Several other inventors came up with various engines that could be used in different ways. Eventually, the first engine with in-cylinder compression was developed by William Barnett in 1838. This became the precursor to the engines we’ve used for more than 100 years.
Which Fuel Was Right and How Many Cylinders?
Part of the success of Etienne Lenoir’s engine is the functionality and application of the machine. It was regarded as the first gas-fired internal combustion engine. This engine was functional because it was used in various locations in Paris as the machine that operated printing presses and looms.
Eventually, Lenoir installed the engine in a vehicle and drove it. This occurred in 1863, and the vehicle was donned the Hippomobile. He was able to drive nine kilometers from Paris to Joinville-le-Pont and back. He fuel used was a turpentine derivative. This made the Hippomobile the first vehicle to use liquid-fueled internal combustion to drive. The Hipppomobile was only a two-stroke engine that generated 100 rpm and averaged 6 km/h. This vehicle served as the inspiration for others to develop small, useful engines.
Along Comes he Four-Stroke Engine
One of the engineers impressed with the reduced size, and weight of Lenoir’s engine was Nicolaus August Otto, a German Engineer. He took on the project of making this engine more efficient by exploring ways to use Ethyl Alcohol as the fuel and installing four cylinders to improve efficiency.
In 1872, Otto was successful, and his four-stroke engine not only became more efficient but used the principles of intake, compression, combustion, and exhaust, which are the same four principles used in every single internal combustion engine used in every vehicle.
The Race Was On for More Engine Development
Today the names Maybach and Daimler have different meanings in the automotive world, but these names belonged to two German engineers that helped develop better engines in the 1880s. Gottlieb Daimler and Wilhelm Maybach were once associates of Otto and worked to develop engines that were small, fast, and capable of powering vehicles on land and water.

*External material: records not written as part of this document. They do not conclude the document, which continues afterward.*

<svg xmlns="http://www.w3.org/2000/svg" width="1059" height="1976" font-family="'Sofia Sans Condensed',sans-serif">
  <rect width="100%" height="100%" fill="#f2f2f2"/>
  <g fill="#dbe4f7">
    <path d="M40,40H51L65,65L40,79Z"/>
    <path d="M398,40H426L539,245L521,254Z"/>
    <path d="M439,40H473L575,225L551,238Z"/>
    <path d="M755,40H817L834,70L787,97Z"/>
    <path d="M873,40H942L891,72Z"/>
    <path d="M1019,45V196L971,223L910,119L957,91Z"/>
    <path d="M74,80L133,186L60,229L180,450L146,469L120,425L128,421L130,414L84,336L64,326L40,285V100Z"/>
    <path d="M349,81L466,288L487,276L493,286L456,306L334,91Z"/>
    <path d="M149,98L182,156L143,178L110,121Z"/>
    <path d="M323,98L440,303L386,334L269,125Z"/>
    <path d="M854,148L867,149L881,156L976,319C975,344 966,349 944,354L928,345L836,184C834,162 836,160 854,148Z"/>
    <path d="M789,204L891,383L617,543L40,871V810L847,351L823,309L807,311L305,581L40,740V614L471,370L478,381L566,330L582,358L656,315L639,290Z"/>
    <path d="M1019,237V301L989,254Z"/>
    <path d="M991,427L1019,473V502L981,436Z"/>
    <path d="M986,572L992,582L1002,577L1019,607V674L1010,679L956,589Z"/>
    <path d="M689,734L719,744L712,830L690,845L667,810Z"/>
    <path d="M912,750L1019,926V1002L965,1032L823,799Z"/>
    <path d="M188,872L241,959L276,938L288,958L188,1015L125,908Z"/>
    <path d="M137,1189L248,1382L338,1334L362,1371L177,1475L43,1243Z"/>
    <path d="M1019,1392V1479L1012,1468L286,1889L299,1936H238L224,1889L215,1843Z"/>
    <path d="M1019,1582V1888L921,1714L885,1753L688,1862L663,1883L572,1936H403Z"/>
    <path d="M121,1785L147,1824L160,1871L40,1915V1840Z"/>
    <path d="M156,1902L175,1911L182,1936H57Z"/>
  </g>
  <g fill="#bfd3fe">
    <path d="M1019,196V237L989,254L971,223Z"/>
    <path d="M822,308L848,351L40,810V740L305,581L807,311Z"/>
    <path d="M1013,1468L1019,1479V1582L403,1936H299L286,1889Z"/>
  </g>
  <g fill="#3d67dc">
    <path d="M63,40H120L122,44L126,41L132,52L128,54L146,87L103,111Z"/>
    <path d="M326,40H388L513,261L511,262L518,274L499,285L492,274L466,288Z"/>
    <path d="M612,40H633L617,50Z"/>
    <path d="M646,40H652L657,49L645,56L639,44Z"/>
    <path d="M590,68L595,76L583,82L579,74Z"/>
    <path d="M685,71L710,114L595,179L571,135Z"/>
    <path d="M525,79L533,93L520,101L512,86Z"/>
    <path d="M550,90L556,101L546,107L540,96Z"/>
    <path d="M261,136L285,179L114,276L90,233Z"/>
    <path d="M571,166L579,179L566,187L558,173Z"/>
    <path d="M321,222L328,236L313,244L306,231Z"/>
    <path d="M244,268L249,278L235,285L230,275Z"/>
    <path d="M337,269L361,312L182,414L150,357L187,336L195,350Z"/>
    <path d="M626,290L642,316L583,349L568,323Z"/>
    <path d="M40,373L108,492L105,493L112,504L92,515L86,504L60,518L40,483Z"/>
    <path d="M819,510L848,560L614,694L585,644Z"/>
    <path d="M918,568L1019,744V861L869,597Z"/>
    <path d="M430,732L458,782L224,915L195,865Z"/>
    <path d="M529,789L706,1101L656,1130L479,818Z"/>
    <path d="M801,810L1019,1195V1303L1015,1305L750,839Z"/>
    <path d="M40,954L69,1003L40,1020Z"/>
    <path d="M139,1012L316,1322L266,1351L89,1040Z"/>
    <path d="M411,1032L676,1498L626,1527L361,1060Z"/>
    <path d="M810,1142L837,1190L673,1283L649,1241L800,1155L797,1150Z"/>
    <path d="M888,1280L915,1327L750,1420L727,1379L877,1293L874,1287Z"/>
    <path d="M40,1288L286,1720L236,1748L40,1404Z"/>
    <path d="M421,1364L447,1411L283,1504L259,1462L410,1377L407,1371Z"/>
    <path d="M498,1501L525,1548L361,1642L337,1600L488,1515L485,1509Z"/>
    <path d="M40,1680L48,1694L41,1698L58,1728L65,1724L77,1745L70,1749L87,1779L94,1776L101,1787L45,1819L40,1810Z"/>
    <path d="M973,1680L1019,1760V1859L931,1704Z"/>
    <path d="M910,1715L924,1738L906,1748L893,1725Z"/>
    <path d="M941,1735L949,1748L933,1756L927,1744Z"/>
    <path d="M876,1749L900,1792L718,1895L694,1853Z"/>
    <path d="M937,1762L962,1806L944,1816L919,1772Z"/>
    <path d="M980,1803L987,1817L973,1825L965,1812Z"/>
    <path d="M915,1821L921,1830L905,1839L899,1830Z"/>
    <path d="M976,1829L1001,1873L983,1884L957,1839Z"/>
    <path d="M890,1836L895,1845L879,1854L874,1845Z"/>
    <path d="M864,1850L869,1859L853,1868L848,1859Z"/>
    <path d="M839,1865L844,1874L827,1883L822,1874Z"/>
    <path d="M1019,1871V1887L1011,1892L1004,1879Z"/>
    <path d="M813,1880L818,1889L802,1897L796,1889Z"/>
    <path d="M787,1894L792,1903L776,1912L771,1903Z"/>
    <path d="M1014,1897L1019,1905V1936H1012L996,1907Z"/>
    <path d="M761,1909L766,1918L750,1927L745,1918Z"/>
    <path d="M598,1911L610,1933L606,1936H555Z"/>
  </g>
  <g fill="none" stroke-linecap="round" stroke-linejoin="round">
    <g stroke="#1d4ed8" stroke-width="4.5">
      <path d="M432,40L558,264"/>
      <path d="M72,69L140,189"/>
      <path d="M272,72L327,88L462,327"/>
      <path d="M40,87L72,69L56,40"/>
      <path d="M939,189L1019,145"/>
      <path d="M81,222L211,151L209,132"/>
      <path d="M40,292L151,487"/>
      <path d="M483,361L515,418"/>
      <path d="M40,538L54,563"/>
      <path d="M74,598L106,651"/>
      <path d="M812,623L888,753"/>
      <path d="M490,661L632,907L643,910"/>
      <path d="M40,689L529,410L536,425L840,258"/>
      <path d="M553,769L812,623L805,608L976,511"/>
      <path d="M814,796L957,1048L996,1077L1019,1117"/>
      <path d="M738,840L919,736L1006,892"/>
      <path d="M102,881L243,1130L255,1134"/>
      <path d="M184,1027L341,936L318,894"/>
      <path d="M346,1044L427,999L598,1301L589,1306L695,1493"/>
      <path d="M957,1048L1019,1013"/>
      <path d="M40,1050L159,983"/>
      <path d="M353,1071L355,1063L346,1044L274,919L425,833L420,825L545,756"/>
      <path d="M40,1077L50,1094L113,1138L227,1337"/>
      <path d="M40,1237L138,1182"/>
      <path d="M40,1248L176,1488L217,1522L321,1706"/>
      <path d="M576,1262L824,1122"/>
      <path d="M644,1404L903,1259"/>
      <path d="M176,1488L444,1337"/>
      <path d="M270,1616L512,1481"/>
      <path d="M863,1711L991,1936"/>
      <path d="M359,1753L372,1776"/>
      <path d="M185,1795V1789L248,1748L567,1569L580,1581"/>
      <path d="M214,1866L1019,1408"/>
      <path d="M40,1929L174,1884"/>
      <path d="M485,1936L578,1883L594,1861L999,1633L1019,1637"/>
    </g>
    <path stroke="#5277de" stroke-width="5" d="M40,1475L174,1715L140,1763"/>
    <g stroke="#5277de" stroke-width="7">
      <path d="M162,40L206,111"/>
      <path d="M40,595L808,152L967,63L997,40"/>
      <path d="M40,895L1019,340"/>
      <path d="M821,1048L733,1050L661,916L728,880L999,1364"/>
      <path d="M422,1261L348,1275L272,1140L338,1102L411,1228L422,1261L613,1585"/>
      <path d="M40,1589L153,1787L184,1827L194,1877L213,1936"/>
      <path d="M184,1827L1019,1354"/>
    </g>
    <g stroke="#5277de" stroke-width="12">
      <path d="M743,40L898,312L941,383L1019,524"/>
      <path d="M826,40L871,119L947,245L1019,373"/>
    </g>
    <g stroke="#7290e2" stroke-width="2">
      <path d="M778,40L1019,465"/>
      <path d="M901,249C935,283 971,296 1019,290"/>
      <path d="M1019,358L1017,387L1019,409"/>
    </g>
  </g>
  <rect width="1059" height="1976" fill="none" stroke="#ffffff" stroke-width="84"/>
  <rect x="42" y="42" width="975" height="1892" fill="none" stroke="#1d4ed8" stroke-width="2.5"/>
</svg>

The first successful development occurred in 1883 when the pair created a gasoline engine with hot-tube ignition that could generate one horsepower at 650 rpm. This engine was small and light, which made it good for vehicles. This team worked to improve this engine which would eventually be used by the predecessors of motorcycles, and they were called Retiwagen.
The First Self-Propelled Vehicle
The pair of engineers created the first completely self-propelled vehicle called the Grandfather Clock in 1889. This vehicle produced 1.5 horsepower, and it was a four-wheeled carriage. It didn’t take long for Daimler and Maybach to increase the power of their automobile engine, which made 35 horsepower by 1900 and offered a top speed of 90 km/h.
And the Rest is History
The four principles of the internal combustion engine have been used throughout the entire automotive market since the early days. Eventually, larger engines were created for trucks and heavy-duty commercial vehicles, as well as smaller models for motorcycles. Everywhere you look, you see these engines. The engine powering your gas lawnmower is one of these models, and every car, truck, or van uses this same type of engine.
The development and invention of the internal combustion engine have certainly been one of the most significant creations in human history. It will forever have its mark on the transportation world. Although we’re moving toward electric motors and away from ICE models, there will always be a place for these gas-powered machines.